Are Universal Human Values Rational?
By Leo Gura - September 3, 2024
This is a great example of the challenges of defending the position of universal human values as something “rational” and objective.
It’s ironic that in this video Carl Benjamin (the conservative) is using Post-Modernism against Boghossian, in a move very similar to Dugin. The lesson here is that the conservative mind will not hesitate to weaponize PM against its enemies in cynical fashion. So be ready for this kind of trick. Jordan Peterson does it too. He will use PM when it suits him, then denounce it in the next sentence.
Contemplate: Are universal human values really rational and objective? What does rationality even mean in this case? Is it truly rational to believe that homosexuals should be allowed to walk the streets in Afghanistan? Is that an objective good? Or is rationality here being used to smuggle in hidden subjective Euro-centric values?
Notice that any definition of universal values is going to be very difficult to defend if you’re doing serious philosophy. You can’t just assume that everyone will see the world as you do, or agree with you what the ideal world is. This is what Post-Modernism anticipates and addresses which Modernism does not.
The Modernist mind (Boghossian) struggles to understand why the notion of universal human values is problematic. That’s what paradigm-lock does. It’s hard to see that rationality itself is a bias and a subjective value. Not everyone cares to be rational and not everyone believes that rationality should be the highest value.

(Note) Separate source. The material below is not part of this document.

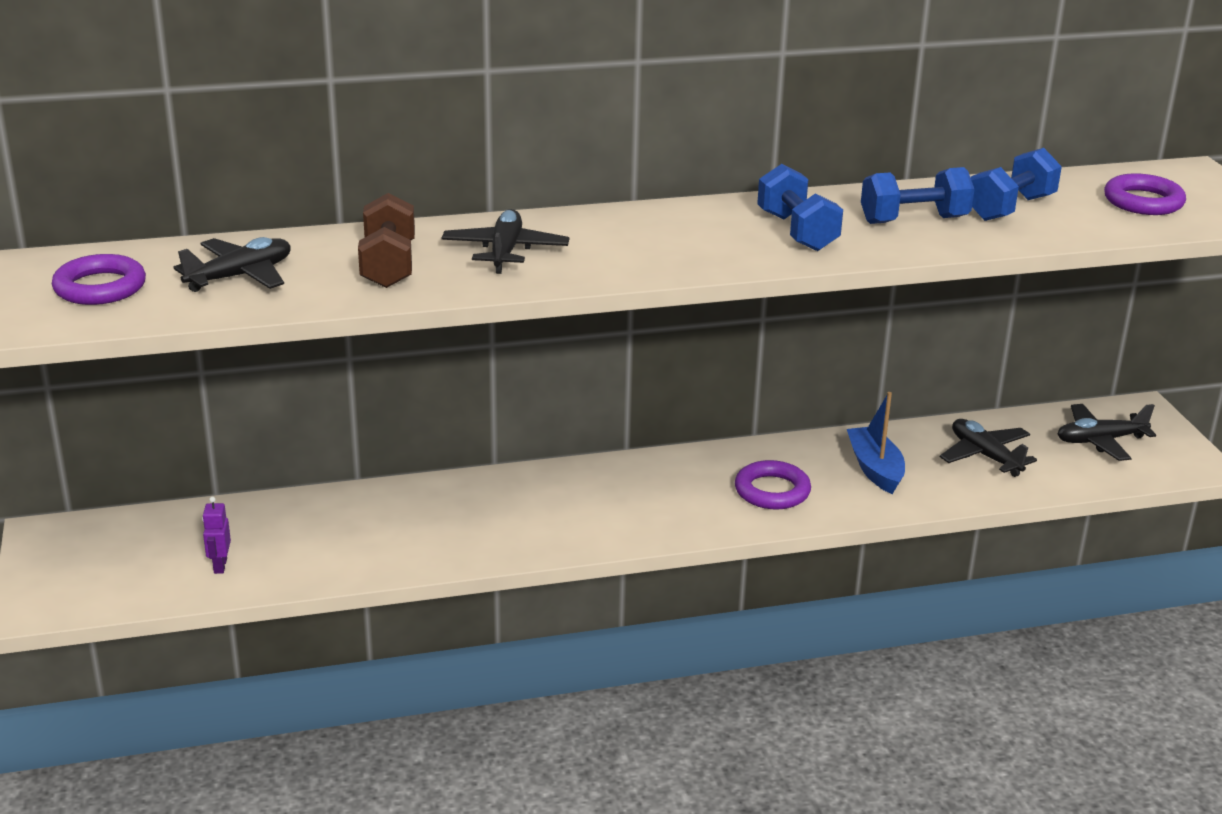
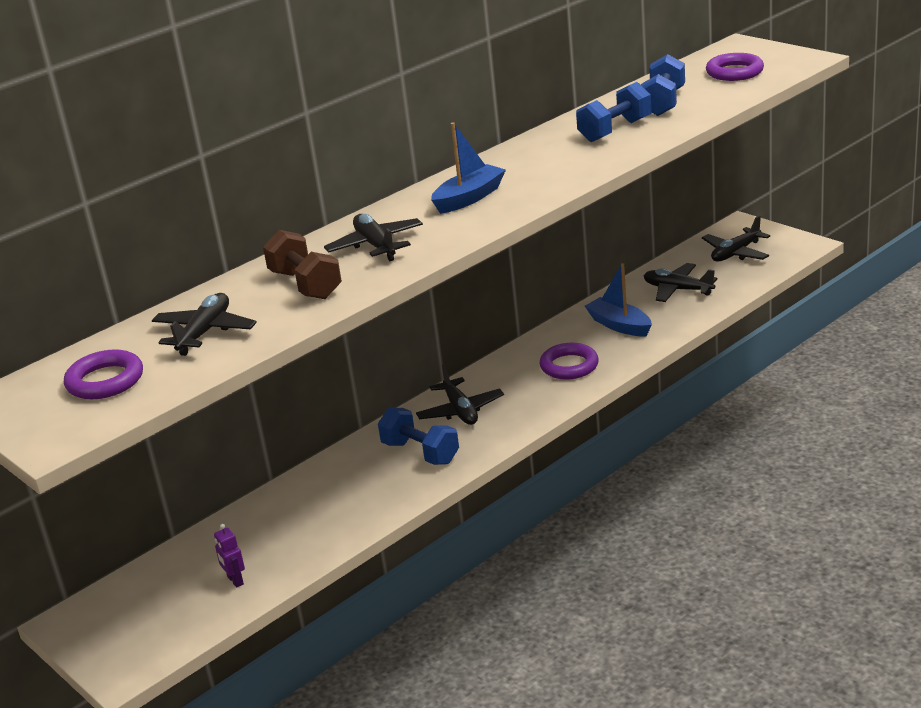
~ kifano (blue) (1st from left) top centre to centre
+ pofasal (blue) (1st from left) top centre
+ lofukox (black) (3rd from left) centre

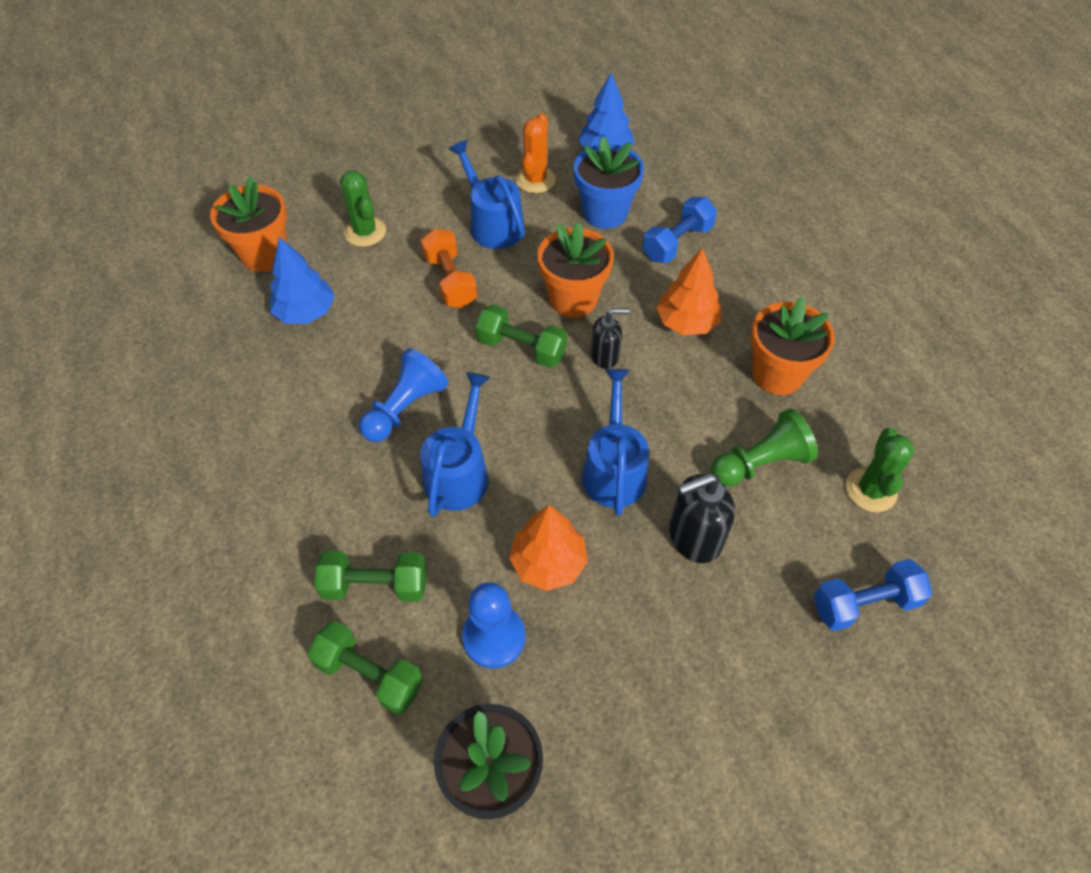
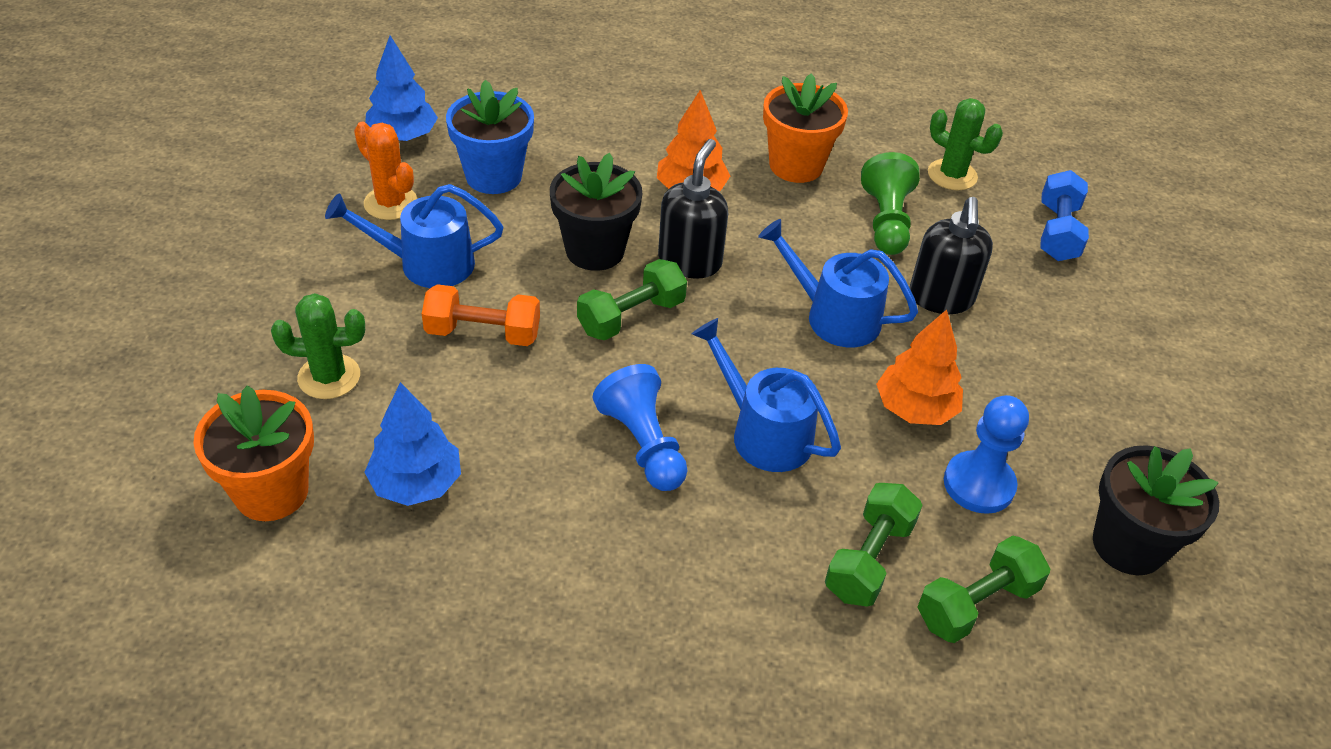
- kifano (blue) (1st from left) top centre
~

It is not a given that rationality is the best basis for a healthy society. This is an open question. And of course, there is the deeply problematic assumption that there is only one valid form of rationality — my rationality — when in practice there could be dozens of different ways to do and apply rationality.
Is it really rational to force others to be rational, where you define “rational” as that which conforms to your narrow notions of what ought to count as rational? This kind of rationality quickly gets very self-serving. And is it really rational to use rationality to push your biases on everyone else, under the guise of “objectivity” and “universality”?